Without considering consumer behavior, government interventions can have unintended consequences.
by Ravahn Samati
I could be accused of being dogmatic and emotionally committed to government intervention where I see social inequality. It might be that there are limitations to the government as a creative force to solve the problems of the private sector. Furthermore, it might be that the government could be a purveyor of unintended consequences because they are attached to policy solutions and political constituents of yesteryear. Case in point is the California Legislature becoming the housing insurance company of last resort for the victims of natural fires. Insurance companies seeing the insolvency of their maintenance of the status quo amidst climate change are bleeding out of the state. Legislators would be wise to heed that risk and not contribute to incentivizing homeowners staying in the path of historical wildfires such as the City of Santa Rosa decision to approve homeowners rebuild where they lost homes.
It has been humbling to be presented with models and vocabulary for the consequence of policy on consumer behavior. A more measured approach that considers the value of each policy on a case by case basis that includes an economic analysis does not have to be an abdication of my values and attachment to my formation in organizing. There are real consequences on labor force participation, and business solvency to consider when we talk about taxes, price ceilings, wage floors, and government monopolies like the East Bay Municipal Utility District.
I was struck by a recent proposal that Oakland City Councilmember Rebecca Kaplan proposed on Lyft and Uber rides that seemed extraordinary because it was a noticeable 50-cent tax on each ride for riders. This would have burdened the riders, not the company. In Councilmember Kaplan’s defense, she said it was impossible to do the equivalent on the supply side, but the result is a regressive tax. In any case, that would be quite the government windfall and seemed usurious to me. I would like to have read an analysis of the expected impact on riders of the 50-cent additional tax. How would it affect the demand for the service? What deadweight loss would it cause?
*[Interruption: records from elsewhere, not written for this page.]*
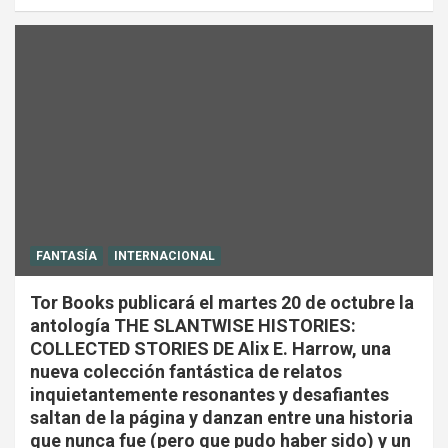
FANTASÍA
INTERNACIONAL
Tor Books publicará el martes 20 de octubre la
antología THE SLANTWISE HISTORIES:
COLLECTED STORIES DE Alix E. Harrow, una
nueva colección fantástica de relatos
inquietantemente resonantes y desafiantes
saltan de la página y danzan entre una historia
que nunca fue (pero que pudo haber sido) y un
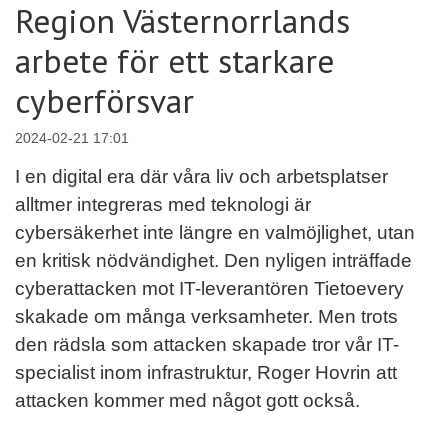
Region Västernorrlands
arbete för ett starkare
cyberförsvar
2024-02-21 17:01
I en digital era där våra liv och arbetsplatser
alltmer integreras med teknologi är
cybersäkerhet inte längre en valmöjlighet, utan
en kritisk nödvändighet. Den nyligen inträffade
cyberattacken mot IT-leverantören Tietoevery
skakade om många verksamheter. Men trots
den rädsla som attacken skapade tror vår IT-
specialist inom infrastruktur, Roger Hovrin att
attacken kommer med något gott också.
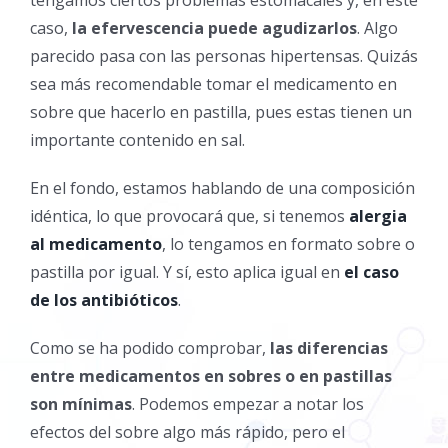
tengamos ciertos problemas estomacales y, en este
caso,
la efervescencia puede agudizarlos
. Algo
parecido pasa con las personas hipertensas. Quizás
sea más recomendable tomar el medicamento en
sobre que hacerlo en pastilla, pues estas tienen un
importante contenido en sal.
En el fondo, estamos hablando de una composición
idéntica, lo que provocará que, si tenemos
alergia
al medicamento
, lo tengamos en formato sobre o
pastilla por igual. Y sí, esto aplica igual en
el caso
de los antibióticos
.
Como se ha podido comprobar,
las diferencias
entre medicamentos en sobres o en pastillas
son mínimas
. Podemos empezar a notar los
efectos del sobre algo más rápido, pero el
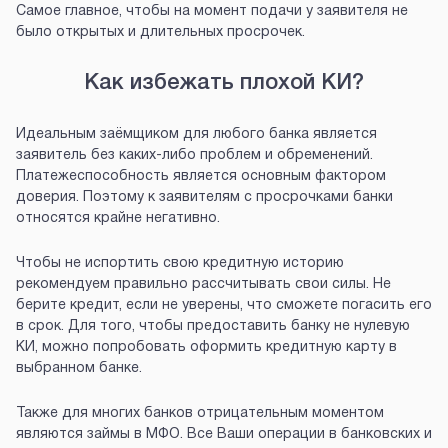
Самое главное, чтобы на момент подачи у заявителя не
было открытых и длительных просрочек.
Как избежать плохой КИ?
Идеальным заёмщиком для любого банка является
заявитель без каких-либо проблем и обременений.
Платежеспособность является основным фактором
доверия. Поэтому к заявителям с просрочками банки
относятся крайне негативно.
Чтобы не испортить свою кредитную историю
рекомендуем правильно рассчитывать свои силы. Не
берите кредит, если не уверены, что сможете погасить его
в срок. Для того, чтобы предоставить банку не нулевую
КИ, можно попробовать оформить кредитную карту в
выбранном банке.
Также для многих банков отрицательным моментом
являются займы в МФО. Все Ваши операции в банковских и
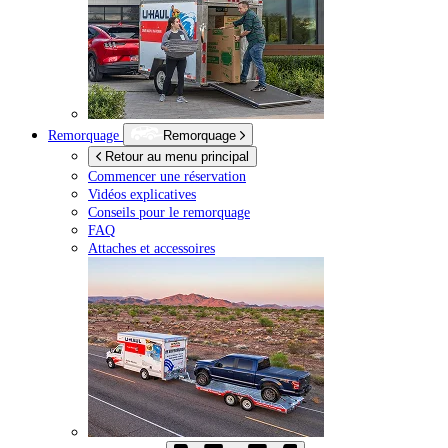
Remorquage
Remorquage
Retour au menu principal
Commencer une réservation
Vidéos explicatives
Conseils pour le remorquage
FAQ
Attaches et accessoires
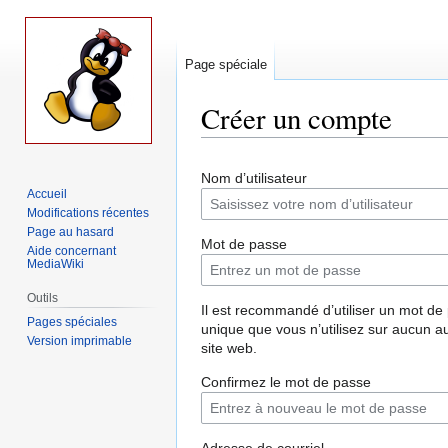
Page spéciale
Créer un compte
Aller
Aller
Nom d’utilisateur
à
à
Accueil
la
la
Modifications récentes
navigation
recherche
Page au hasard
Mot de passe
Aide concernant
MediaWiki
Outils
Il est recommandé d’utiliser un mot de
Pages spéciales
unique que vous n’utilisez sur aucun a
Version imprimable
site web.
Confirmez le mot de passe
Would consumer surplus or producer surplus loss be equally distributed?
I became skeptical of the policy design and cynical of the progressive councilmember’s agenda as really being red meat for her base to claim some victories in an election year because the policy on its face seemed short on economic analysis. Her opponents have seized on the tax proposal as a job killer, which may have some basis if fewer riders participate and drivers see less traffic. Then drivers may opt out of that form of work altogether because it’s not a viable trade to ply. It probably wouldn’t come to this, but front-end economic analysis of policy design consequences has become much more essential for me if for no other reason than to make an effective case for the policy and build more ownership through the policy design process. It is probably good for my mental health as well because I don’t go around castigating people for their politics when they are more concerned about the welfare of the private sector than working people. Things are more complicated than that.